TASK INSTRUCTIONS | Repeat the lines below exactly as written, please, from the line with "newslettera" to the line with "acesso eu encontro coisas incríveis Você", both lines included, and no others.

GIVEN ENTRIES |
-------
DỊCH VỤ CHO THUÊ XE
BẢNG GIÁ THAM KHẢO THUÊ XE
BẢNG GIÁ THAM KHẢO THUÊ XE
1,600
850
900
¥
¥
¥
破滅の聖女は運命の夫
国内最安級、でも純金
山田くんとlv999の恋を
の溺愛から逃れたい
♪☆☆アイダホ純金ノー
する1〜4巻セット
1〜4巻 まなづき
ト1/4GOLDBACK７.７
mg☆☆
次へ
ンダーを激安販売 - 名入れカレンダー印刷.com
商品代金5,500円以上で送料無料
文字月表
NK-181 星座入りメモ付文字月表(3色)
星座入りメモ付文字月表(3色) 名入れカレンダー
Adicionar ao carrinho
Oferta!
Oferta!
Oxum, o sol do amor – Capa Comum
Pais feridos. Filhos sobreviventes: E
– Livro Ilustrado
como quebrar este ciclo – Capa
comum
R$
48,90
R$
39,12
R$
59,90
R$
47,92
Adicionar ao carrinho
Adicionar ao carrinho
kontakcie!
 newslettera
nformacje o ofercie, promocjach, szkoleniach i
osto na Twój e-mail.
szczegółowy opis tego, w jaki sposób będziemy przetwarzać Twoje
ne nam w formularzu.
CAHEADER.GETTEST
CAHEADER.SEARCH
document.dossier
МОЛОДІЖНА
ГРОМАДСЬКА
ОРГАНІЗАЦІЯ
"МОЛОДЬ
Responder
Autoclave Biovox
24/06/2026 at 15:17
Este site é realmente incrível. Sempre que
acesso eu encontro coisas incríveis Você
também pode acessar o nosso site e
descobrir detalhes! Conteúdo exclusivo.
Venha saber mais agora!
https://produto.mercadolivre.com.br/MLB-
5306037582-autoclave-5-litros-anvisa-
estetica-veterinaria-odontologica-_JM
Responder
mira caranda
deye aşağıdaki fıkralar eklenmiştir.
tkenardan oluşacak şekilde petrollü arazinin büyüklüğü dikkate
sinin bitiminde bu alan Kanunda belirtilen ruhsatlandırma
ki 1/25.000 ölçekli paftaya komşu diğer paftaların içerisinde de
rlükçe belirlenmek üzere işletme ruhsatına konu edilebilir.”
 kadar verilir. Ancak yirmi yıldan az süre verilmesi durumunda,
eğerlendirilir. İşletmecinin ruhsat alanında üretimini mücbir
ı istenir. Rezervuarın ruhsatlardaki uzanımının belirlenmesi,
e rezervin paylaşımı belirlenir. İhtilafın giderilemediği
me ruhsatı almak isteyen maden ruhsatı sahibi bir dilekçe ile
-------
TASK RESPONSE |
 newslettera
nformacje o ofercie, promocjach, szkoleniach i
osto na Twój e-mail.
szczegółowy opis tego, w jaki sposób będziemy przetwarzać Twoje
ne nam w formularzu.
CAHEADER.GETTEST
CAHEADER.SEARCH
document.dossier
МОЛОДІЖНА
ГРОМАДСЬКА
ОРГАНІЗАЦІЯ
"МОЛОДЬ
Responder
Autoclave Biovox
24/06/2026 at 15:17
Este site é realmente incrível. Sempre que
acesso eu encontro coisas incríveis Você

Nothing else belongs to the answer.